[Aim of the task]
Pull out the lines below and copy each one exactly, without changing any character.

Saved data entries:
= = = =
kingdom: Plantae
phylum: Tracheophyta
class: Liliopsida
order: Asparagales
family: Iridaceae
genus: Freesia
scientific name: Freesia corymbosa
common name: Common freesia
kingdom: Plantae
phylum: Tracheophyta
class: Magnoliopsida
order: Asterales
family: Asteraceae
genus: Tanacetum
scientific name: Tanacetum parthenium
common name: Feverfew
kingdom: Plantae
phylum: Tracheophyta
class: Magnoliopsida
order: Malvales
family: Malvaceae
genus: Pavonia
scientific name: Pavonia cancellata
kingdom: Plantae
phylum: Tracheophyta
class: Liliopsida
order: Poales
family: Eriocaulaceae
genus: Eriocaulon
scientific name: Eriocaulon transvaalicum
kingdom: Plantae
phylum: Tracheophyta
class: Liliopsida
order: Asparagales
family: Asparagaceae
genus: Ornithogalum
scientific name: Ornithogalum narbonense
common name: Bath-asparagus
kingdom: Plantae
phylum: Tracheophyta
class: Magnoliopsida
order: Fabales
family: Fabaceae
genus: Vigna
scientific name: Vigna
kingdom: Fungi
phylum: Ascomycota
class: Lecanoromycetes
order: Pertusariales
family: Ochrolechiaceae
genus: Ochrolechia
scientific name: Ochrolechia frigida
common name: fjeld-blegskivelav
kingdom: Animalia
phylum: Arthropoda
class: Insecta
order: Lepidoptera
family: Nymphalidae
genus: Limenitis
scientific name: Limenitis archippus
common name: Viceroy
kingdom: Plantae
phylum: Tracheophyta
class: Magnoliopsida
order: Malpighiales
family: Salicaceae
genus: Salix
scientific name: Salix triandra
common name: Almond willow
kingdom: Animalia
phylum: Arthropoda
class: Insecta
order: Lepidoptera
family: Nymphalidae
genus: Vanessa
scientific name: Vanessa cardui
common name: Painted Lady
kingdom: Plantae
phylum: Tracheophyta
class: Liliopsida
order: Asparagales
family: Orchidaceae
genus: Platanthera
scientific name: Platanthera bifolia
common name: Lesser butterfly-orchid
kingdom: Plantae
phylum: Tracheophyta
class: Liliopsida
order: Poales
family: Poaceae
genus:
= = = =
[Response to this task]
kingdom: Plantae
phylum: Tracheophyta
class: Liliopsida
order: Asparagales
family: Iridaceae
genus: Freesia
scientific name: Freesia corymbosa
common name: Common freesia
kingdom: Plantae
phylum: Tracheophyta
class: Magnoliopsida
order: Asterales
family: Asteraceae
genus: Tanacetum
scientific name: Tanacetum parthenium
common name: Feverfew
kingdom: Plantae
phylum: Tracheophyta
class: Magnoliopsida
order: Malvales
family: Malvaceae
genus: Pavonia
scientific name: Pavonia cancellata
kingdom: Plantae
phylum: Tracheophyta
class: Liliopsida
order: Poales
family: Eriocaulaceae
genus: Eriocaulon
scientific name: Eriocaulon transvaalicum
kingdom: Plantae
phylum: Tracheophyta
class: Liliopsida
order: Asparagales
family: Asparagaceae
genus: Ornithogalum
scientific name: Ornithogalum narbonense
common name: Bath-asparagus
kingdom: Plantae
phylum: Tracheophyta
class: Magnoliopsida
order: Fabales
family: Fabaceae
genus: Vigna
scientific name: Vigna
kingdom: Fungi
phylum: Ascomycota
class: Lecanoromycetes
order: Pertusariales
family: Ochrolechiaceae
genus: Ochrolechia
scientific name: Ochrolechia frigida
common name: fjeld-blegskivelav
kingdom: Animalia
phylum: Arthropoda
class: Insecta
order: Lepidoptera
family: Nymphalidae
genus: Limenitis
scientific name: Limenitis archippus
common name: Viceroy
kingdom: Plantae
phylum: Tracheophyta
class: Magnoliopsida
order: Malpighiales
family: Salicaceae
genus: Salix
scientific name: Salix triandra
common name: Almond willow
kingdom: Animalia
phylum: Arthropoda
class: Insecta
order: Lepidoptera
family: Nymphalidae
genus: Vanessa
scientific name: Vanessa cardui
common name: Painted Lady
kingdom: Plantae
phylum: Tracheophyta
class: Liliopsida
order: Asparagales
family: Orchidaceae
genus: Platanthera
scientific name: Platanthera bifolia
common name: Lesser butterfly-orchid
kingdom: Plantae
phylum: Tracheophyta
class: Liliopsida
order: Poales
family: Poaceae
genus:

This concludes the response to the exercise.